Тогда он был маленький. Тогда все было другим.
А теперь… Как тут разберешься?
Ведь может, может же быть и дома так, как у Сашки!
Может быть, у всего этого стыдного есть другая половина? И она главней стыдного?
Может, то, что делает отец, то, ради чего мама ушла в магазин, Катька попала в облаву, а он, Михаська, ушел из дому, — может быть, все это совсем не то, что кажется? Может, все и получается так, что виноват в этом кто-то другой, третий?
И то, что делает отец, пусть делает, — не он виноват, а что-то другое, что стоит за его спиной, туманное, большое, стоит и оправдывает, освобождает его от всякой тяжести? От того, чтобы он понимал, что делает, и отвечал за то, что делает?
Выходит, никто ни в чем не виноват?
Выходит, никто ни за что не отвечает?
Живи как живется, хватай сколько можешь, лишь бы тебе хорошо!..
Но кто же тогда за все отвечает?
«Неужели бог?» — подумал Михаська и расхохотался. За спиной что-то треснуло, и он замер. Сердце колотилось как бешеное. Но сзади, впереди, сбоку было тихо. Только шумели сосны, взволнованные чем-то.
Михаська пошел вперед.
Дорога вдруг раздвоилась. «Куда? — подумал он. — Направо или налево?»
Он вспомнил слова, которые в войну часто слушал по радио: «Наше дело правое!» И хотя эти слова были про победу, про то, что мы обязательно расколотим фашистов, а не про Михаську совсем, не про его мысли и заботы, он повторил про себя: «Наше дело правое!» Повторил так, что ему самому показалось — не по лесу идет он сейчас, не на станцию, а в бой, в настоящее сражение.

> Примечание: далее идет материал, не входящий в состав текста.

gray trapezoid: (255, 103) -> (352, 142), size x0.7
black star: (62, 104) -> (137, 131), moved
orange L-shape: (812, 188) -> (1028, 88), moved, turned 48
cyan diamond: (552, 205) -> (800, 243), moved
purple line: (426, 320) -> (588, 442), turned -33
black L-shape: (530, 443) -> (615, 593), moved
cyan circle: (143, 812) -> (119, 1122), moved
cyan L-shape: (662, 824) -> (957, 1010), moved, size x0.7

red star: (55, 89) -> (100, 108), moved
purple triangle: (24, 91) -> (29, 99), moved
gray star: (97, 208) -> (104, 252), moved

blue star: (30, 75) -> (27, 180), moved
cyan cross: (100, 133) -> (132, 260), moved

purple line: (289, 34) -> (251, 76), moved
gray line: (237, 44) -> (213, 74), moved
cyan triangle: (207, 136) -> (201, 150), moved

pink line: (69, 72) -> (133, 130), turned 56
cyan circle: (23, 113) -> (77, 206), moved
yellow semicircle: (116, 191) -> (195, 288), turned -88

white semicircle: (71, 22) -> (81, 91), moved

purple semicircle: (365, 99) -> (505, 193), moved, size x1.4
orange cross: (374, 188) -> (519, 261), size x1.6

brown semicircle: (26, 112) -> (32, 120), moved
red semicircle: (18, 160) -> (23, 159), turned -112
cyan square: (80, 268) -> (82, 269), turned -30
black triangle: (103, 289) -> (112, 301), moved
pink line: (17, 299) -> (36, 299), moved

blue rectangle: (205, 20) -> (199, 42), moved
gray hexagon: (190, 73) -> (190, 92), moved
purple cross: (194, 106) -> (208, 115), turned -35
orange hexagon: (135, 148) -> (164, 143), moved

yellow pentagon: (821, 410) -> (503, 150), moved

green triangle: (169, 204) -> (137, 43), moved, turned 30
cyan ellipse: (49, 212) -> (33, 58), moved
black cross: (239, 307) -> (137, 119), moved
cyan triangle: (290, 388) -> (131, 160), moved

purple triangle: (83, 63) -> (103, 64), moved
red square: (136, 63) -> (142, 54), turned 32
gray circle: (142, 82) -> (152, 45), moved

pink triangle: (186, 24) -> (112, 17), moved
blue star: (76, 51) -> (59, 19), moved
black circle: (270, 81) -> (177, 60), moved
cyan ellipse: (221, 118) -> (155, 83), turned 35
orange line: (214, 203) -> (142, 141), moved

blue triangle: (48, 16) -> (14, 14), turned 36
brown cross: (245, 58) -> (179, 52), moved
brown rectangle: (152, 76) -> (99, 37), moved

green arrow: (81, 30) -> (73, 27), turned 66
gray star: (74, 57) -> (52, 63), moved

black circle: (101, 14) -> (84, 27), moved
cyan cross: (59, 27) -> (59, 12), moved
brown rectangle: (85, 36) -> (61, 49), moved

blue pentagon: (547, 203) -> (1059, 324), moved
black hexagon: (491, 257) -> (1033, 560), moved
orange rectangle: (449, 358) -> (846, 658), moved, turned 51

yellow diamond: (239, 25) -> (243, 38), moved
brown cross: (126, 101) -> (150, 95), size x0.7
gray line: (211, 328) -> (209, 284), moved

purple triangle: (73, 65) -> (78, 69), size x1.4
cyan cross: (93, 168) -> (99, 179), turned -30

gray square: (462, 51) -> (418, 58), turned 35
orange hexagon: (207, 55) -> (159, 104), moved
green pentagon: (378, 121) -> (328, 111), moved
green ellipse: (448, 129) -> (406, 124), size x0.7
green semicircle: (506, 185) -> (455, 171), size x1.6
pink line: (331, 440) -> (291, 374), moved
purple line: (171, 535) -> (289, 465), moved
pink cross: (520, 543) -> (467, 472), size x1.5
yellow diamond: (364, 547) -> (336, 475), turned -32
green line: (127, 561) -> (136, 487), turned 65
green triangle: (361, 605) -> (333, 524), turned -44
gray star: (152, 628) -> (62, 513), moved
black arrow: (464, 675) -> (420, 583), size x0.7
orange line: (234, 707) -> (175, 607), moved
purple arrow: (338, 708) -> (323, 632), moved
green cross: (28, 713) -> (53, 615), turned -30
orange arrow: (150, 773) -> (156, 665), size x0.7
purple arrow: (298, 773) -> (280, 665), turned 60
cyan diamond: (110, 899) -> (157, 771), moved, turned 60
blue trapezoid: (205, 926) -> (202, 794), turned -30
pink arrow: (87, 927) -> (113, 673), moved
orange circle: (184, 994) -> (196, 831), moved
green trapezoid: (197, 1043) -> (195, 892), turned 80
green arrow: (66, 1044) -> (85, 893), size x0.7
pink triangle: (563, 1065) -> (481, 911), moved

— Наше дело правое! — повторил он упрямо и пошел по правой дороге.
7
Впереди, за лесом, где-то уже совсем рядом, пронзительно гукали паровозы. Будто вскрикивали, испуганные кем-то. И чем громче вскрикивали они, тем медленнее шел Михаська.
Стало светать. Туман медленно всплывал над землей. Михаська шел навстречу ему, но и туман не стоял на месте, тоже спешил к Михаське.
Сначала он лизнул белым языком Михаськины ноги, потом поднялся выше — до пояса. Михаська будто входил в воду, только вода была странная, непрозрачная и не чувствовалась совсем. Прямо под ногами дорога еще виднелась, а что было впереди — бугорок или выбоина — все скрывал туман.
Михаська медленно погружался в него. И чем дальше он шел, тем больше росло, расширялось, захватывало его то смутное, неясное чувство, которое сидело где-то там, в глубине его, с самого начала и которое он так упорно отгонял от себя.